**设定练习 1**.
判断下列三项说法是否与 ChineseUtil 介绍相符,逐项回答"是"或"否",并原样引用起决定作用的原文:(a)本类库的字典数据是从字典网站采集的;(b)本类库返回的结果只包含一种组合;(c)本类库字典数据加载后会占用 40+ MB 内存。
**设定练习 2**.
列出 ChineseUtil 介绍中提到的本类库的全部功能。

**所示文段**.
%%

/ChineseUtil

PHP 中文工具类,支持汉字转拼音、拼音分词、简繁互转。 PHP Chinese Tool class, support Chinese pinyin, pinyin participle, simplified and traditional conversion

Primary LanguagePHPMIT LicenseMIT

ChineseUtil

PHP 中文工具类,支持汉字转拼音、拼音分词、简繁互转。

PHP Chinese Tool class, support Chinese pinyin, pinyin participle, simplified and traditional conversion

目前本类库拥有的三个功能,都是在实际开发过程中整理出来的。这次使用的数据不同于以前我开源过汉字转拼音和简繁互转,数据都是从字典网站采集下来的,比以前的数据更加准确。

由于中文的博大精深,字有多音字,简体字和繁体字也有多种对应。并且本类库返回的所有结果,均为包含所有组合的数组。

本类库字典数据加载后会占用 40+ MB 内存,在访问量大的接口要使用此类汉字转拼音、繁简转换功能时,推荐用 Swoole 开发一个异步服务程序,只需加载一次数据,就可以持续高效地为你提供服务。

%%

提取的数据条目:
%%

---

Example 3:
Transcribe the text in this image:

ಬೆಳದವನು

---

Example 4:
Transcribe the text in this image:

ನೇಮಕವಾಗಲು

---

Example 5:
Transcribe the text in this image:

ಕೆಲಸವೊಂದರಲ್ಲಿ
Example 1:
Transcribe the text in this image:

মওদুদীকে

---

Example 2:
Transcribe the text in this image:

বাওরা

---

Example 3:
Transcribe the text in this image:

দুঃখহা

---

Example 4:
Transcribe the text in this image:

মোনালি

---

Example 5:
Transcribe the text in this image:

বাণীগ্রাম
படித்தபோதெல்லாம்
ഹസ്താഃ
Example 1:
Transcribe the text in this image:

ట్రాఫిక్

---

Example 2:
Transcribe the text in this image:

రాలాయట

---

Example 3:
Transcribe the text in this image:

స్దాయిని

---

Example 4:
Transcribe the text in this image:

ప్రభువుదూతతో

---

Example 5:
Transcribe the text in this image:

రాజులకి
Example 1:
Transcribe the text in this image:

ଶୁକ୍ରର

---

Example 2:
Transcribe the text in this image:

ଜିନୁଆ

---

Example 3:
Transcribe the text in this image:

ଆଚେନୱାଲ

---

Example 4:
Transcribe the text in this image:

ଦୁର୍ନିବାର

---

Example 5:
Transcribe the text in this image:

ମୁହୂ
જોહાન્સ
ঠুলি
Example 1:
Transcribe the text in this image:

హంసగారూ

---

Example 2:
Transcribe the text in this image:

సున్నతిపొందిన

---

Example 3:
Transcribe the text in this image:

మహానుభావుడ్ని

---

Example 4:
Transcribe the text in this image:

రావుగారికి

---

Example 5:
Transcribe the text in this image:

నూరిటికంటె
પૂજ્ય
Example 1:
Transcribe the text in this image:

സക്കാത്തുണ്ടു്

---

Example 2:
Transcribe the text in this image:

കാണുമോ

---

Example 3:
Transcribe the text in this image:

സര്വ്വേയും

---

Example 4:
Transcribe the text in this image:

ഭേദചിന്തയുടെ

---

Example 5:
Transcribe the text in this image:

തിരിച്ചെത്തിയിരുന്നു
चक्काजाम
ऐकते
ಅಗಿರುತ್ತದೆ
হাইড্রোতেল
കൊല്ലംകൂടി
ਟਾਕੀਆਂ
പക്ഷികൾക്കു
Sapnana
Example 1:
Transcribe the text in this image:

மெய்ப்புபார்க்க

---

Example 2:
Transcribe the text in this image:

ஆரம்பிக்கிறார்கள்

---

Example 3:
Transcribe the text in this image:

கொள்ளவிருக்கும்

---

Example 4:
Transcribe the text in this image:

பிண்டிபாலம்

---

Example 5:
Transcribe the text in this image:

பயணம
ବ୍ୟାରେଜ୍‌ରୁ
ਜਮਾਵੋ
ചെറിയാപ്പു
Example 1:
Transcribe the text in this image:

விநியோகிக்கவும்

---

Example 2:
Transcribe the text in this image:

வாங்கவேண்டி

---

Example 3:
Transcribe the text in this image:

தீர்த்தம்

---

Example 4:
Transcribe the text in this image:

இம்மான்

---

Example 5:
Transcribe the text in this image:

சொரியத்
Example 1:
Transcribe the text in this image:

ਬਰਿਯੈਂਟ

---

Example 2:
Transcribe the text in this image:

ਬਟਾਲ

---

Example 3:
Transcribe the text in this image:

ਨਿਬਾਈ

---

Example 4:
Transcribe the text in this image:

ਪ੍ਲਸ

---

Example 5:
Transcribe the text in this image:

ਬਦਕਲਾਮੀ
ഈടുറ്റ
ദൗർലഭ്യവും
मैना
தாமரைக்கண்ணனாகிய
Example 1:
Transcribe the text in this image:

%%

**完整答案 1**.
(a)是:"数据都是从字典网站采集下来的"
(b)否:"本类库返回的所有结果,均为包含所有组合的数组"
(c)是:"本类库字典数据加载后会占用 40+ MB 内存"

**完整答案 2**.
汉字转拼音、拼音分词、简繁互转